Obviously, more information, including site characteristics and meteorological data, is needed for predictive modelling, but most quarries rely on monitoring to check on compliance and even if monitoring is undertaken as part of an EIA, modelling of existing dust distribution is seldom undertaken or even attempted retrospectively. There are, however, many advantages that can accrue from mapping and interpreting the distribution of dust.

One method of dust sampling that is appropriate for this type of investigation is the DustScan DS100, a directional 360° ‘sticky pad’ monitor. The sampling head allows the user to pinpoint the directions from which dust emissions have come. This can identify both recognized and unrecognized sources, and act as a means of identifying whether dust-suppression methods are working or if other dust sources, either on-site or beyond the quarry boundary, are important. A network of strategically placed instruments can provide forensic information to counter or assist with legal proceedings or as support for planning applications.

An extension of this approach is currently being developed whereby dust emissions are evaluated on the basis of their chemistry and the intensity of dusting from each direction at a single location. The latter item is supplied by the AAC% values arrived at from monitoring with the DS 100.  Sections of the sticky pad (typically 15° sub-sections) are analysed to characterize or ‘fingerprint’ the dust from different directions using advanced methods of chemical analysis.  Samples are analysed using inductively coupled plasma – mass spectroscopy (ICP-MS), after first undergoing digestion in powerful acids. The ICP-MS has the ability to identify more than 30 different elements in a pre-selected sub-section of the sticky pad. Elements identified and used are important contaminants such as cadmium, arsenic, copper and lead, but also major elements in many rocks, including aluminium, magnesium, calcium, iron and manganese. These are analysed to parts per billion and the ratios between elements are used to confirm the nature of the dust source. If necessary, it is possible to confirm in great detail the distribution of individual dust particles from a dust source using SEM (scanning electron microscope) techniques, allied to laser-ablation methods for chemical analysis of such particles.

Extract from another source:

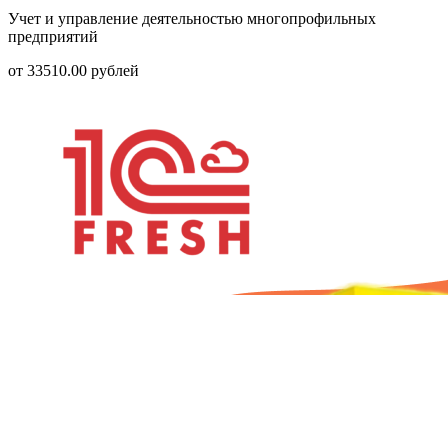
Учет и управление деятельностью многопрофильных
предприятий
от
33510.00
рублей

These results can then undergo rigorous data-handling procedures and processing, to assess the proportion of indicative chemical components at each monitoring point with respect to an individual source. This data can, in turn, be further assessed spatially using standard geostatistical tools similar to those employed by some geologists in the minerals sector. With the use of semi-variogram and kriging techniques, maps can be produced showing the distribution of key components of dust originating from a specific source. Maps are produced with colour coding from red and yellow through green to purple and blue, where red is the highest proportion of dust from the source and blue the lowest. The addition of relevant AAC% values to this plan permits an assessment of the significance of the spread of dust from this source at any location.

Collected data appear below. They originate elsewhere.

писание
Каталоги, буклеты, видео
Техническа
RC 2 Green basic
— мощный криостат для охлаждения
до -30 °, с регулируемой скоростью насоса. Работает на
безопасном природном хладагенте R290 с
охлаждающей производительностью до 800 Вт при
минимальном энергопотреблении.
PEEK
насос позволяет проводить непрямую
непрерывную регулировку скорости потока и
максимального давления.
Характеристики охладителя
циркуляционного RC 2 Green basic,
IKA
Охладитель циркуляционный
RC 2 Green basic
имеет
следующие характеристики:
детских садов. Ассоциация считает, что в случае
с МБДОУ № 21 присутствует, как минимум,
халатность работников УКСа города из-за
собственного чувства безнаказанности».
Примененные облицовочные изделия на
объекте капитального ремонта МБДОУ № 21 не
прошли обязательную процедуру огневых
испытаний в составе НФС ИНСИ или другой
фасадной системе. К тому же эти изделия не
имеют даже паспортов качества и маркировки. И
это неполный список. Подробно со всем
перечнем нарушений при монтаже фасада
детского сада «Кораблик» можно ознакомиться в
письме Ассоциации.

These methods are now being used to assess the spread of potential contaminants from specific operations connected with the quarrying sector and can be used as the basis for selecting site-specific dust-control methods, especially where critical activities have potential for local concerns. Allegations can be addressed from a position of strength and, if necessary, supported in detail. 

It is envisaged that these methods may be of particular assistance to the industry where, associated with quarrying activities, other processes, such as cement or lime manufacture or the stockpiling of hazardous or other wastes, are in progress or where recycling is likely to give rise to concern. In Carboniferous limestone areas where mineral veins occur within a quarry, the dust from that quarry can be identified with considerable confidence and distinguished, for example, from different minerals occurring within dust from superficial deposits covering or surrounding the limestone.

The spatial understanding of the distribution of dust is advancing rapidly and can be used with confidence by quarry operators confronted with alleged dust problems that might lead to litigation. Dust monitoring is now much more than a tick-box exercise.